From the day he joined he never missed a single meeting and he took part in and enjoyed all the visits made to members overseas, to Holland, Portugal and the United States. Together with Jean and Joyce he and I travelled everywhere together and within the Lodge I'm sure we became regarded as an indivisible foursome.

We laughed often about the occasion in August 2003 when Bill and I were stuck in 14 miles of stationary traffic on the M5 at the precise moment that the lodge should have opened in Penarth South Wales and we were carrying the warrant of the Lodge.

We laughed also with David Corderoy about the moment when Bill inadvertently drove through a puddle outside the Hotel Atlantico in Estoril and drenched poor David from head to foot.

Bill became charity steward of the Lodge, a job he loved, in 2004 and he worked tirelessly in that capacity until forced to retire in 2008 when he became Senior Warden. He had the knack of removing large sums of money from us in a way that we all enjoyed and never really noticed.

Also in 2004, when I was in the chair, he organised the Ladies' Festival in Kendal which was a wonderful weekend but only a precursor of what was to come. It was here that he first met a then new member of the Lodge W.Bro Frank Harris who though almost 80 years old was making his first visit. Frank quickly became firm friends with Bill and Jean and stayed with them on many occasions and hosted them in his home town of Minneapolis.

During all this period Bill found time to devote many hours to forming and then organising the Masonic Caravan Club of England and Wales

Bill became Worshipful Master of the Lodge in March 2009. It was a year of triumph which ended in sadness. Singlehandedly Bill arranged a very successful trip to Slovenia. We had a wonderful celebration of Masonic music in Boston, Lincolnshire but the icing on the cake was surely the Ladies' Festival dressed up as a Christmas party which was held only last October. A fantastic weekend of fun, family and friendship all organised by Bill and Jean.

Bill was so looking forward to installing his successor today and in his own words had learned the ritual "back to front". But it was not to be and Bill was suddenly taken from us on 21st February 2010. Sadly Joyce and I were over 8,000 miles away when we heard the awful news that same day but the shock felt by all of us reverberated throughout the lodge around the globe. We were unable to return for the funeral and in any event Jean wouldn't hear of it but we did attend a church service many miles away at the precise moment that our dear friend was laid to rest and were thus there in spirit.

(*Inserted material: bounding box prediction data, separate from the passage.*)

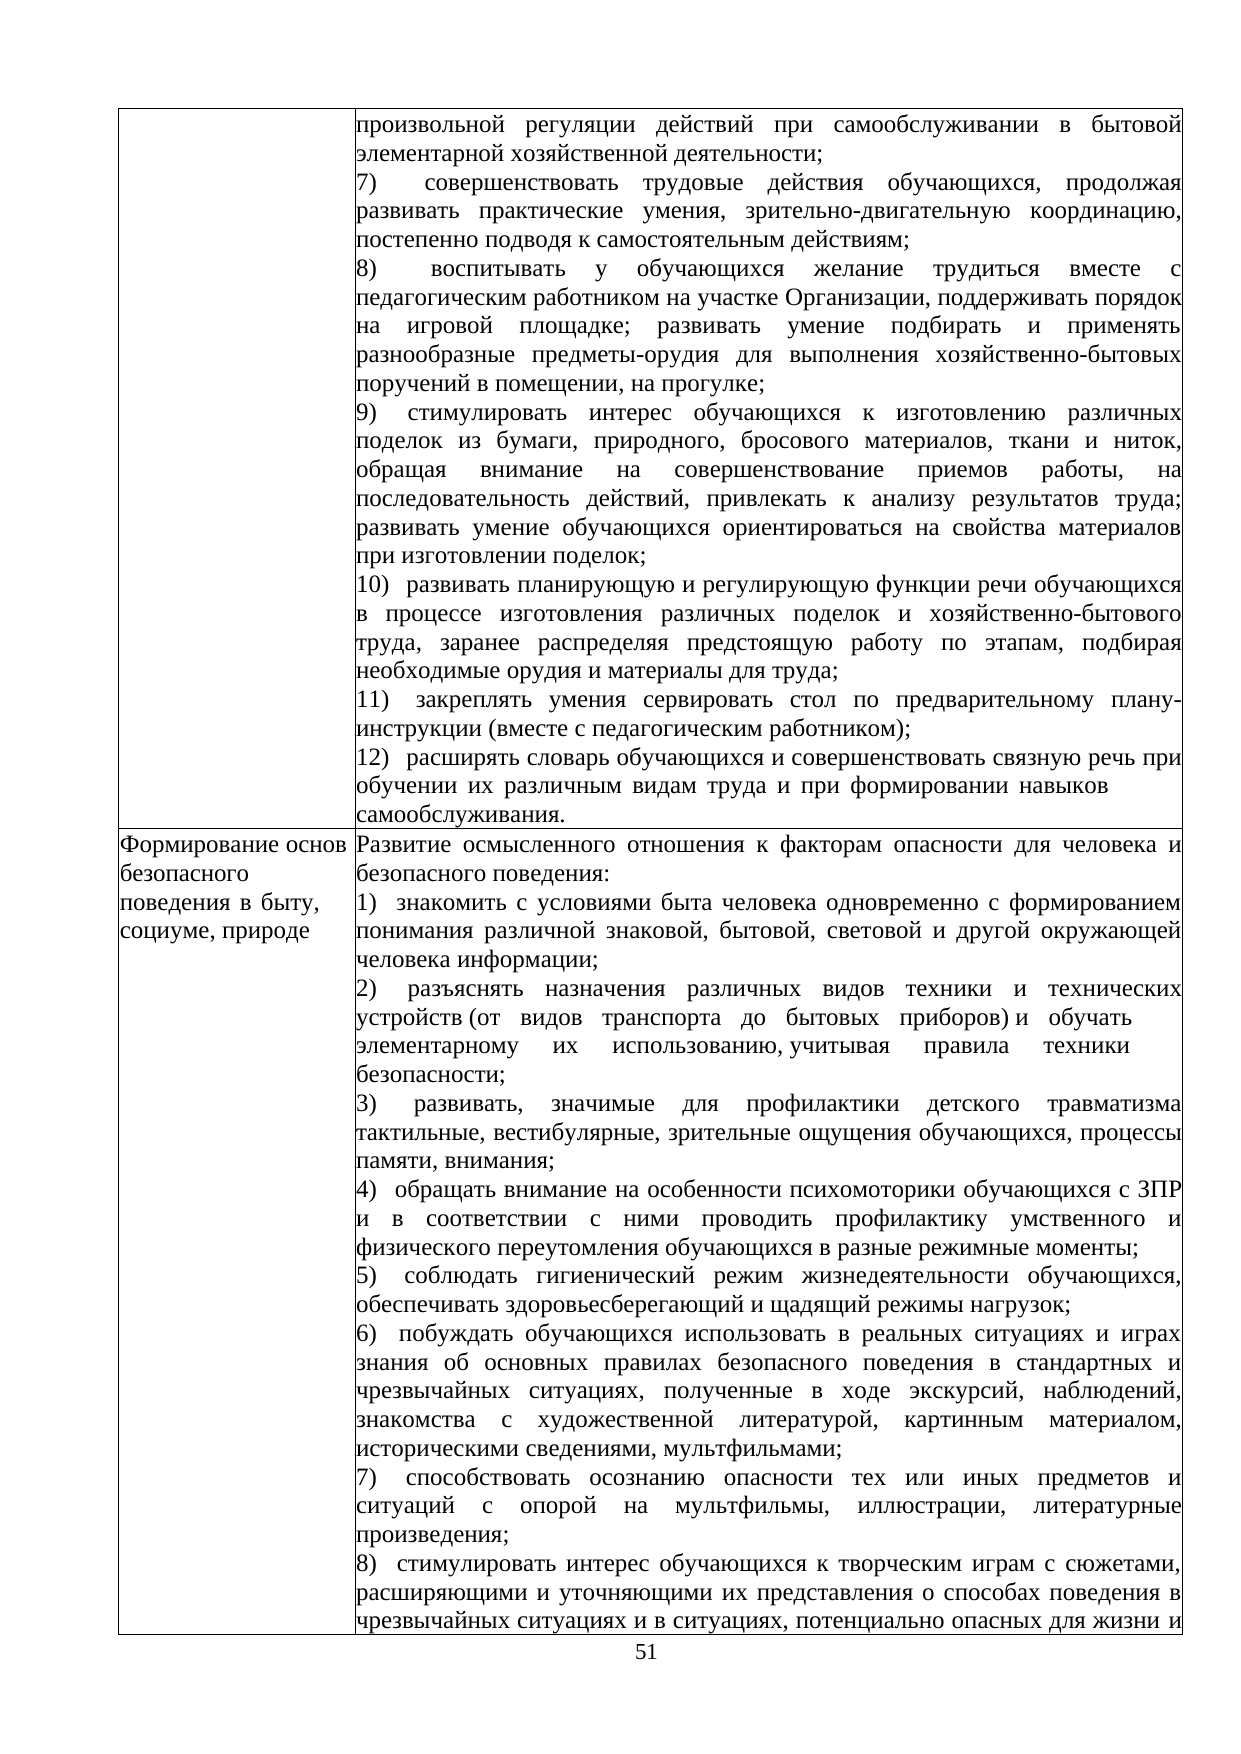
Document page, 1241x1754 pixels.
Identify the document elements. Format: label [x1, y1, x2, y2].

table_cell [356, 829, 1182, 1634]
table_cell [119, 829, 355, 1634]
table_cell [356, 109, 1182, 828]
table_cell [119, 109, 355, 828]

The final hymn at the funeral service that day had words familiar to us all and which are so apposite to our late Worshipful Master and friend.

Now the evening shadows closing
Warn from toil to peaceful rest
Mystic arts and rites reposing
Sacred in each faithful breast.

The reading, suggested by a very close mutual Masonic friend was also very appropriate and was the tale of the Good Samaritan

I want to close by reading an extract from the order of service

Today is a celebration of Bill's life

Don't think of him as gone away
His journey has just begun
Life holds many facets
The Earth is only one

Just think of him as resting
From the sorrows and the tears
In a place of warmth and comfort
Where there are no days and years

Think how he must be wishing
That we could know today
How nothing but our sadness
Can really pass away

And think of him as living
In the hearts of those he touched
For nothing loved is ever lost
And he was loved so much.

Bill has been taken from our sight but his spirit lives on

It lives on in the hearts and minds of his family and of his many friends and it lives on in this lodge which so represents the values he held so dear, family, friends fun, caring for others and sharing our good fortune in life.